Выхватив из воза вилы, Максим вздернул Прохора на ноги, сказал просто и тихо.
- Признайся, продали со Степкой быков? Сговорено дело было?
- Братушка!.. Не греши… - поднимал Прохор руки, и кровь густая синевато-черная ползла у него из разбитого рта на рубаху.
- Не скажешь?… - шопотом просипел Максим. Прохор заплакал, икая и дергаясь головой… Зубья вил легко, как в копну сена, вошли ему в грудь, под левый сосок. Кровь потекла не сразу… Степка бился под отцом, выгинаясь дугою, искал губами отцовы руки и целовал на них вспухшие рубцами жилы и рыжую щетину волос…
- Под сердце… бей… - хрипел Яков Алексеевич, распиная Степку на мокрой росистой земле. · · ·
Домой приехали затемно. Яков Алексеевич всю дорогу лежал вниз лицом. На ухабах голова его глухо стукалась в днище повозки. Максим, бросив вожжи, обметал с штанов невидимую пыль. Не доезжая до хутора, скороговоркой кинул:
- Приехали, мол, а они лежат побитые. Не иначе, мол, порешили их из-за быков… А быков взяли…

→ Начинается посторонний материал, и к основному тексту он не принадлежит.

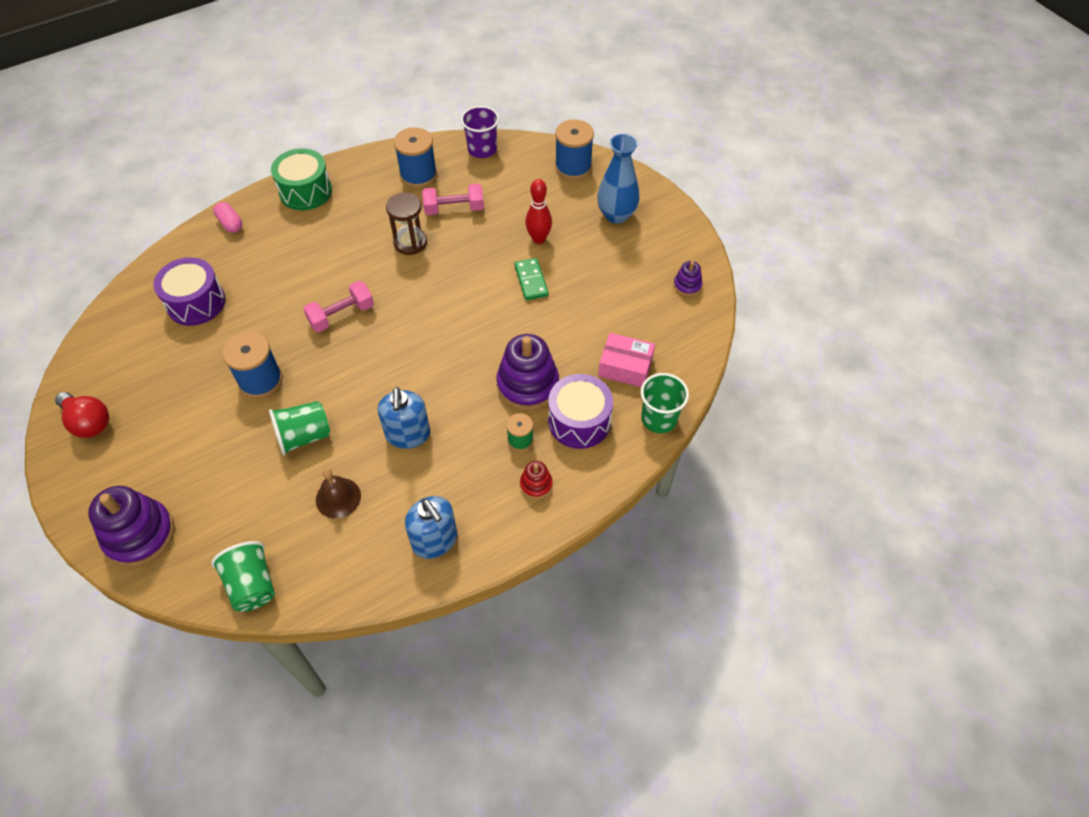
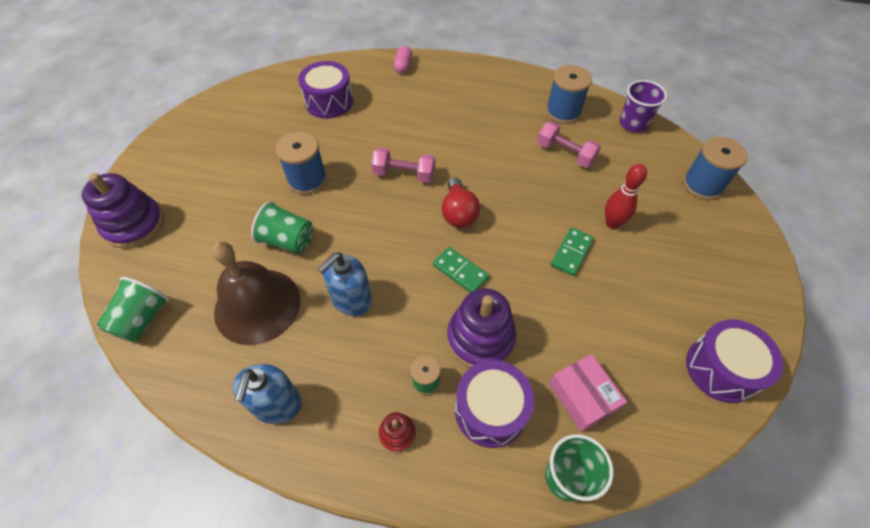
camera: 45 degrees right, 0 degrees up
red light bulb [55,392,109,438] -> red light bulb moved to [442,177,480,228]
green drum [271,148,332,210] -> none
brown bell [316,469,361,518] -> brown bell [212,241,300,345], size x1.95
brown hourglass [386,193,427,255] -> none
blue vase [597,134,639,224] -> none
purple stacking toy [674,261,703,296] -> purple drum [686,319,783,403]
none -> green domino [433,247,489,293]

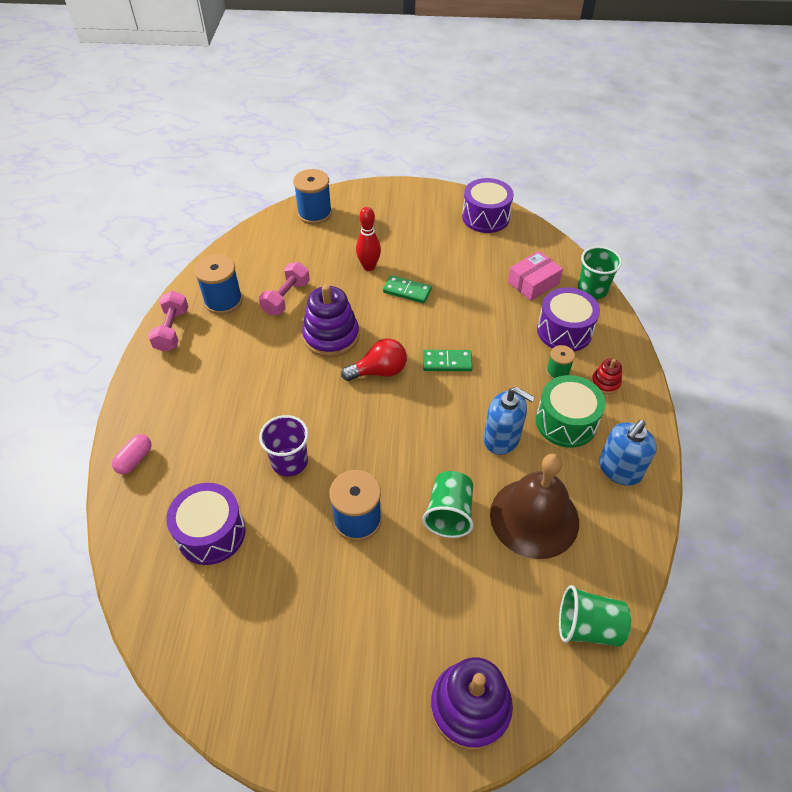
camera: 100 degrees left, 5 degrees down
blue soap dispenser [232,364,302,424] -> blue soap dispenser turned 135 degrees clockwise [599,420,657,486]
pink dumbbell [371,147,435,183] -> pink dumbbell moved to [148,291,188,352]
pink capsule [394,46,412,74] -> pink capsule turned 60 degrees counterclockwise [112,434,152,474]
green domino [433,247,489,293] -> green domino turned 60 degrees clockwise [423,350,473,371]
purple stacking toy [447,288,516,368] -> purple stacking toy moved to [302,284,359,357]
purple cup [620,80,667,133] -> purple cup moved to [259,415,309,476]
none -> green drum [536,375,606,448]

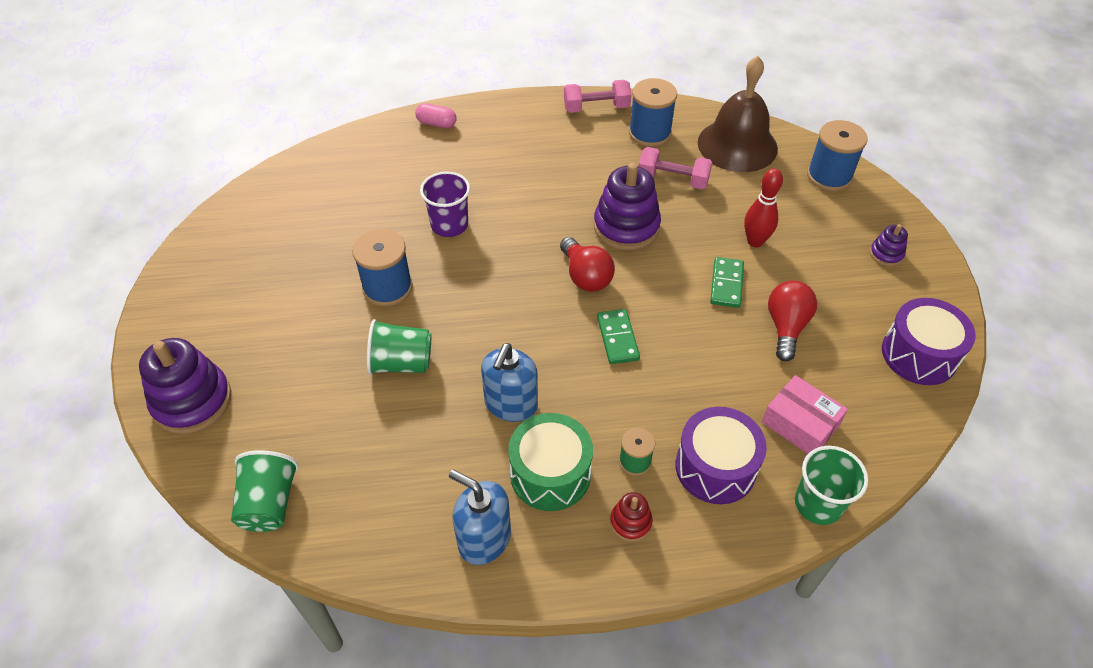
camera: 80 degrees right, 0 degrees up
purple drum [166,483,246,565] -> none
brown bell [490,454,579,559] -> brown bell moved to [698,56,778,172]
none -> red light bulb [768,280,817,361]
none -> purple stacking toy [870,224,908,266]

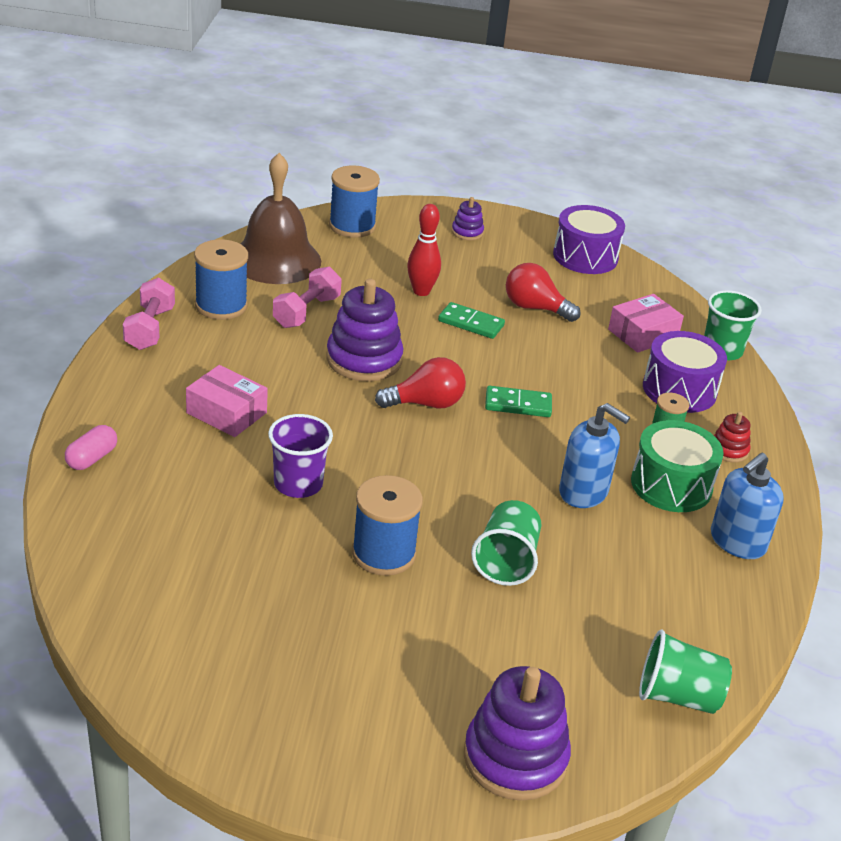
camera: 80 degrees left, 15 degrees down
none -> pink box [186,365,268,437]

Яков Алексеевич промолчал. У ворот их встретила Аксинья, Максимова жена. Почесывая под домотканной юбкой большой обвислый живот (ходила она на-сносях), сказала с ленивым сожалением:
- Зря вы кобылу-то гоняли… Быки, вон они, домой пришли, проклятые. Што же Степка-то, аль остался искать?
И, не дождавшись ответа, крестя рот, раззявленный зевотой, пошла в дом тяжелой, ковыляющей походкой.
Семейный человек
За окраиной станицы, промеж немощно-зеленой щетины хвороста, стрянет солнце. Иду от станицы к Дону, к переправе. Влажный песок под ногами пахнет гнилью, как перепрелое, набухшее водой дерево. Дорога путаной заячьей стежкой скользит по хворосту. Натуживаясь и багровея, солнце плюхнулось за станичное кладбище, и следом за мною по хворосту голубизной заклубились сумерки.
Паром привязан к причалу, лиловая вода квохчет под исподом; приплясывая и кособочась, стонают в уключинах весла.
Паромщик черпалом скребет по замшевшему днищу, выплескивает воду. Приподымая голову, глянул на меня косо прорезанными желтоватыми глазами, буркнул нехотя:
- На тот бок правишься? Зараз поедем, отвязывай причал!
- Угребем мы двое?
- Надо бы угресть. Ночь спущается, а народ то ли подойдет, то ли нет.
Подсучивая шаровары, снова глянул не меня, спросил:
- Гляжу я - не свойский ты человек, не из наших краев… Откель бог несет?
- Иду домой из армии.
Паромщик скинул фуражку, кивком головы отбросил назад волосы, похожие на витое кавказское серебро с чернью, подмигивая мне, ощерил с‘еденные зубы:
- Как же идешь, по отпуску, аль потаенно?
- Демобилизованный. Год мой спустили.